3. Explain the molecular basis of the cell cycle in yeasts and higher eukaryotes, as well as how genetics contributed to this field.
Menderian inheritance, Genome, Cell motility, Cell cycle
|Intercultural skills||Communication skills||Specialist skills||Critical thinking skills||Practical and/or problem-solving skills|
For the first 10 min of each lecture, a summary of the previous lecture is given as necessary, followed by the main points of the day's lecture. For the last 15 min of each lecture, a quiz may be given to find out if students have learned the material given.

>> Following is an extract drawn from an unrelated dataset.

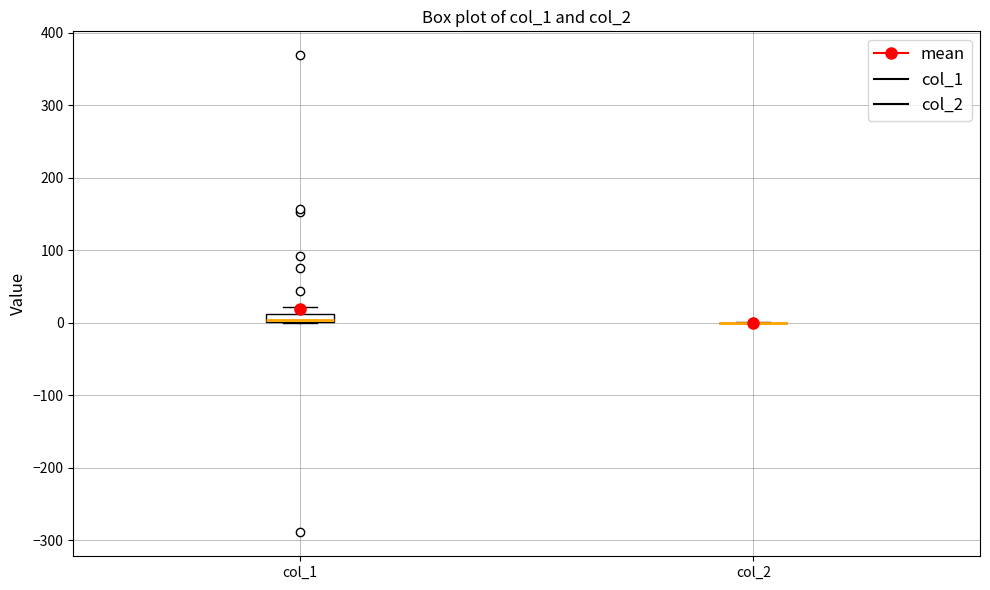

Which box is the tallest, from its lower edge to its upper edge?

col_1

|Course schedule||Required learning|
|Class 1||Mendelian and non-Mendelian inheritance||Students must be able to explain the theory of Menderian and non-Menderian inheritance.|
|Class 2||Chromosome theory of inheritance: gene map and recombination||Students must be able to explain the role of chromosomes in genetic inheritance.|
|Class 3||Forward Genetics: from phenotype to genotype||Students must be able to explain the methodology of the forward genetics and the concept of its "forwardness."|
|Class 4||Transposable elements and host genomic diversity.||Students must be able to explain the impact of transposable elements on the host genome diversity.|
|Class 5||Overview of modern genomics||Students will be able to understand the history of conceptual and technological progcesses of genomics.|
|Class 6||High-spec DNA sequencers and their applications||Students will be able to grasp pros and cons of all the main DNA sequencing technologies.|
|Class 7||Reverse genetics: from genotype to phenotype||Students will be able to make rough plans of reverse genetic experiments.|
|Class 8||Systems biology||Students will be able to explain the concept and methologies to study any biological networks.|
|Class 9||F-actin-related cell motility||Students must be able to explain the molecular mechanisms of F-actin-related cell motility.|
|Class 10||Microtubule-related cell motility||Students must be able to explain the molecular mechanisms of microtubule-related cell motility.|
|Class 11||Intermediate filaments and classical genetics||Students must be able to explain the importance of intermediate filaments and classical genetics to study cell motility.|
|Class 12||Molecular genetics of the cell cycle in yests||Students must be able to explain the basis of yeast molecular genetics.|
|Class 13||Molecular genetics of the cell cycle in higher eukaryotes||Students must be able to explain the basis of yeast molecular genetics.|
|Class 14||Cell cycle controls in many eukaryotic cells||Students must be able to explain the general and comprative cell cycle control.|
|Class 15||Genetic control of circadian rhythms||Students must be able to explain the concepts of circadian rhythm as well as the pathogenesis of biological clock.|
Genetics: from Genes to Genomes (Hartwell et al.) (Medical Science International), Molecular Biology of the Cell (Alberts et al.) (Newton Press), Molecular Cell Biology (Lodish et al.) (W H Freeman & Co.). Handouts will be distributed at the beginning of class when necessary.
Final exam: 100%
Students must have successfully completed Biochemistry I, Biochemistry II, Molecular Biology I, and Molecular Biology II, or have equivalent knowledge.